REQUEST:
Write out nothing except the lines of the entries below, from the first through the one containing "- Consideration of", exactly and without pictures.

RECORDS SHOWN:
□ □ □ □ □ □ □
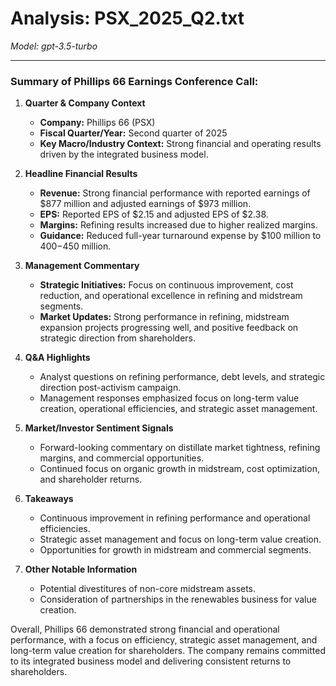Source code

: # Analysis: PSX_2025_Q2.txt

*Model: gpt-3.5-turbo*

---

### Summary of Phillips 66 Earnings Conference Call:

1. **Quarter & Company Context**
   - **Company:** Phillips 66 (PSX)
   - **Fiscal Quarter/Year:** Second quarter of 2025
   - **Key Macro/Industry Context:** Strong financial and operating results driven by the integrated business model.

2. **Headline Financial Results**
   - **Revenue:** Strong financial performance with reported earnings of $877 million and adjusted earnings of $973 million.
   - **EPS:** Reported EPS of $2.15 and adjusted EPS of $2.38.
   - **Margins:** Refining results increased due to higher realized margins.
   - **Guidance:** Reduced full-year turnaround expense by $100 million to $400-$450 million.

3. **Management Commentary**
   - **Strategic Initiatives:** Focus on continuous improvement, cost reduction, and operational excellence in refining and midstream segments.
   - **Market Updates:** Strong performance in refining, midstream expansion projects progressing well, and positive feedback on strategic direction from shareholders.

4. **Q&A Highlights**
   - Analyst questions on refining performance, debt levels, and strategic direction post-activism campaign.
   - Management responses emphasized focus on long-term value creation, operational efficiencies, and strategic asset management.

5. **Market/Investor Sentiment Signals**
   - Forward-looking commentary on distillate market tightness, refining margins, and commercial opportunities.
   - Continued focus on organic growth in midstream, cost optimization, and shareholder returns.

6. **Takeaways**
   - Continuous improvement in refining performance and operational efficiencies.
   - Strategic asset management and focus on long-term value creation.
   - Opportunities for growth in midstream and commercial segments.

7. **Other Notable Information**
   - Potential divestitures of non-core midstream assets.
   - Consideration of partnerships in the renewables business for value creation.

Overall, Phillips 66 demonstrated strong financial and operational performance, with a focus on efficiency, strategic asset management, and long-term value creation for shareholders. The company remains committed to its integrated business model and delivering consistent returns to shareholders.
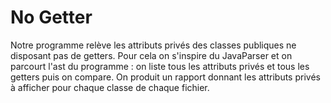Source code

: # No Getter

Notre programme relève les attributs privés des classes publiques ne disposant pas de getters. Pour cela on s'inspire du JavaParser et on parcourt l'ast du programme : on liste tous les attributs privés et tous les getters puis on compare. On produit un rapport donnant les attributs privés à afficher pour chaque classe de chaque fichier.
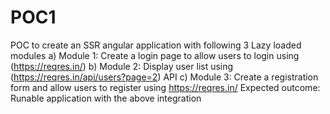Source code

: # POC1
POC to create an SSR angular application with following 3 Lazy loaded modules
     a) Module 1: Create a login page to allow users to login using (https://reqres.in/)
     b) Module 2: Display user list using (https://reqres.in/api/users?page=2) API
     c) Module 3: Create a registration form and allow users to register using https://reqres.in/
Expected outcome: Runable application with the above integration

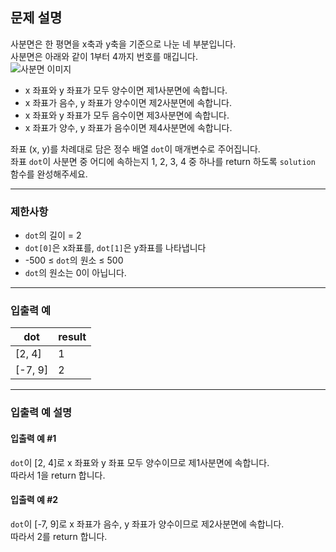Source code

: ## 문제 설명

사분면은 한 평면을 x축과 y축을 기준으로 나눈 네 부분입니다.  
사분면은 아래와 같이 1부터 4까지 번호를 매깁니다.  
![사분면 이미지](https://grepp-programmers.s3.ap-northeast-2.amazonaws.com/files/production/b58d4788-42fa-44fa-af50-481907e65473/%E1%84%89%E1%85%B3%E1%84%8F%E1%85%B3%E1%84%85%E1%85%B5%E1%86%AB%E1%84%89%E1%85%A3%E1%86%BA%202022-07-07%20%E1%84%8B%E1%85%A9%E1%84%92%E1%85%AE%203.27.04%20%E1%84%87%E1%85%A9%E1%86%A8%E1%84%89%E1%85%A1%E1%84%87%E1%85%A9%E1%86%AB.png)

- x 좌표와 y 좌표가 모두 양수이면 제1사분면에 속합니다.
- x 좌표가 음수, y 좌표가 양수이면 제2사분면에 속합니다.
- x 좌표와 y 좌표가 모두 음수이면 제3사분면에 속합니다.
- x 좌표가 양수, y 좌표가 음수이면 제4사분면에 속합니다.

좌표 (x, y)를 차례대로 담은 정수 배열 `dot`이 매개변수로 주어집니다.  
좌표 `dot`이 사분면 중 어디에 속하는지 1, 2, 3, 4 중 하나를 return 하도록 `solution` 함수를 완성해주세요.

---

### 제한사항

- `dot`의 길이 = 2
- `dot[0]`은 x좌표를, `dot[1]`은 y좌표를 나타냅니다
- -500 ≤ `dot`의 원소 ≤ 500
- `dot`의 원소는 0이 아닙니다.

---

### 입출력 예

| dot     | result |
|---------|--------|
| [2, 4]  | 1      |
| [-7, 9] | 2      |

---

### 입출력 예 설명

#### 입출력 예 #1
`dot`이 [2, 4]로 x 좌표와 y 좌표 모두 양수이므로 제1사분면에 속합니다.  
따라서 1을 return 합니다.

#### 입출력 예 #2
`dot`이 [-7, 9]로 x 좌표가 음수, y 좌표가 양수이므로 제2사분면에 속합니다.  
따라서 2를 return 합니다.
□ □ □ □ □ □ □
TASK RESPONSE:
Source code

: # Analysis: PSX_2025_Q2.txt

*Model: gpt-3.5-turbo*

---

### Summary of Phillips 66 Earnings Conference Call:

1. **Quarter & Company Context**
   - **Company:** Phillips 66 (PSX)
   - **Fiscal Quarter/Year:** Second quarter of 2025
   - **Key Macro/Industry Context:** Strong financial and operating results driven by the integrated business model.

2. **Headline Financial Results**
   - **Revenue:** Strong financial performance with reported earnings of $877 million and adjusted earnings of $973 million.
   - **EPS:** Reported EPS of $2.15 and adjusted EPS of $2.38.
   - **Margins:** Refining results increased due to higher realized margins.
   - **Guidance:** Reduced full-year turnaround expense by $100 million to $400-$450 million.

3. **Management Commentary**
   - **Strategic Initiatives:** Focus on continuous improvement, cost reduction, and operational excellence in refining and midstream segments.
   - **Market Updates:** Strong performance in refining, midstream expansion projects progressing well, and positive feedback on strategic direction from shareholders.

4. **Q&A Highlights**
   - Analyst questions on refining performance, debt levels, and strategic direction post-activism campaign.
   - Management responses emphasized focus on long-term value creation, operational efficiencies, and strategic asset management.

5. **Market/Investor Sentiment Signals**
   - Forward-looking commentary on distillate market tightness, refining margins, and commercial opportunities.
   - Continued focus on organic growth in midstream, cost optimization, and shareholder returns.

6. **Takeaways**
   - Continuous improvement in refining performance and operational efficiencies.
   - Strategic asset management and focus on long-term value creation.
   - Opportunities for growth in midstream and commercial segments.

7. **Other Notable Information**
   - Potential divestitures of non-core midstream assets.
   - Consideration of partnerships in the renewables business for value creation.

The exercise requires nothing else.